アルビレックス新潟は東京ヴェルディとの激闘を4-3で制し、ホーム7連勝で今季初めて首位に立った。3-3の後半43分、後半途中出場のFW矢村健(24)が投入から2分後に左足でロングシュートを決め、乱打戦に決着をつけた。右MFで先発した松田詠太郎(20)は前半だけで1得点2アシストの大暴れ。後半に3点リードを追いつかれながらも、しぶとく勝ちきったチームは4月以降8戦6勝2分けと負けなし。次節15日はアウェーでFC町田ゼルビアと対戦する。

「持ってる男」が、利き足と逆の左で、スーパーゴールをたたき込んだ。3-3の後半41分からピッチに入った矢村はその2分後、MF島田譲(31)から縦パスを受けると、ペナルティーエリア外から左足を一蹴。アウト回転のかかったシュートは左ポストに当たってから、ネットを揺らした。前半だけで3点リードと楽勝ムードが漂う中、後半20分までに追いつかれる重苦しい展開に「俺のための展開(笑い)。『俺が全部を持っていく!』とリラックスしてピッチに立った。自分を信じて打った。しびれた」と笑顔を見せた。

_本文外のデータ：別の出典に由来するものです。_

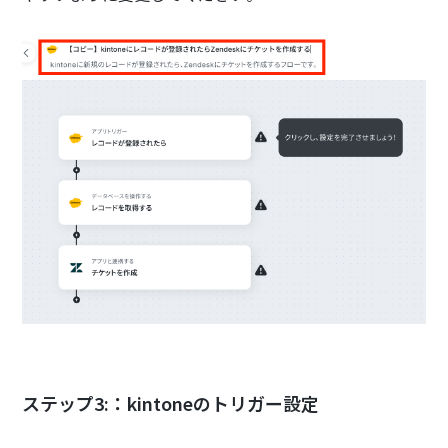
ステップ3:：kintoneのトリガー設定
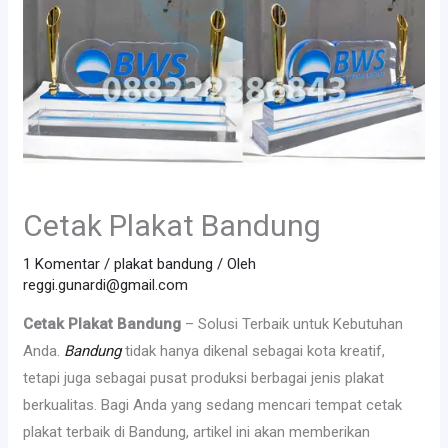
Cetak Plakat Bandung
1 Komentar
/
plakat bandung
/ Oleh
reggi.gunardi@gmail.com
Cetak Plakat Bandung
– Solusi Terbaik untuk Kebutuhan
Anda.
Bandung
tidak hanya dikenal sebagai kota kreatif,
tetapi juga sebagai pusat produksi berbagai jenis plakat
berkualitas. Bagi Anda yang sedang mencari tempat cetak
plakat terbaik di Bandung, artikel ini akan memberikan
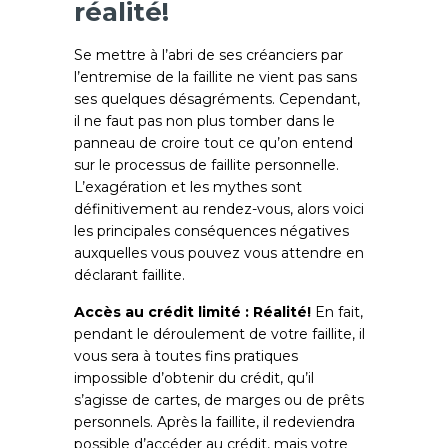
réalité!
Se mettre à l’abri de ses créanciers par
l’entremise de la faillite ne vient pas sans
ses quelques désagréments. Cependant,
il ne faut pas non plus tomber dans le
panneau de croire tout ce qu’on entend
sur le processus de faillite personnelle.
L’exagération et les mythes sont
définitivement au rendez-vous, alors voici
les principales conséquences négatives
auxquelles vous pouvez vous attendre en
déclarant faillite.
Accès au crédit limité : Réalité!
En fait,
pendant le déroulement de votre faillite, il
vous sera à toutes fins pratiques
impossible d’obtenir du crédit, qu’il
s’agisse de cartes, de marges ou de prêts
personnels. Après la faillite, il redeviendra
possible d’accéder au crédit, mais votre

今季初ゴールは、ひたむきな努力の結晶だ。矢村は第3節ホーム・レノファ山口FC戦(3月5日)に先発出場も、不発。その後はベンチ入りとベンチ外を繰り返した。結果を残せない自分にふがいなさを感じながらも、くさらずに練習を続けた。「短い出場時間だったが、これまでの悔しさをぶつけようと思った。ゴール後はみんなにつぶされて覚えてないです」。

毎日、シュート練習に付き合ってくれる田中達也コーチ(39)からの助言も生きた。第11節ホーム長崎戦(4月23日)から始まった5連戦中の紅白戦で、矢村は同じようなシーンでパスを選択し、チャンスを逃していた。「達さんから『思い切り振れ!』と言われた」。昨季の第9節アウェー栃木SC戦(21年4月21日)でオーバーヘッドを決めるなど思い切りの良さが持ち味。自身の売りを再確認させてくれた田中コーチからは試合後、「言った通りだろ。ナイスシュート」と声を掛けられた。

乱打戦を制し、4月以降8戦負けなし。勝ち点を29に伸ばし、得失点差で横浜FCを追い抜き、首位に躍り出た。「今日のゴールで自分はやっとスタートに立てた。次に向け、チームで出た課題をしっかり修正したい」と次節、町田戦に気持ちを切り替えた。【小林忠】

○…MF松田も「左足」だけで1得点2アシストの活躍。前半27分、MF高木善朗(29)の先制点を低クロスで演出すると、同30分には深い切り返しから今季2点目をゲット。同35分には左CKの流れから鋭いクロスをDF舞行龍ジェームズ(33)の頭に合わせた。「昨年から練習している形(左足)が出せた。(得点シーンは)パスが来たら打とうと思っていた。このまま勝ち続けて、下位との差を広げていきたい」。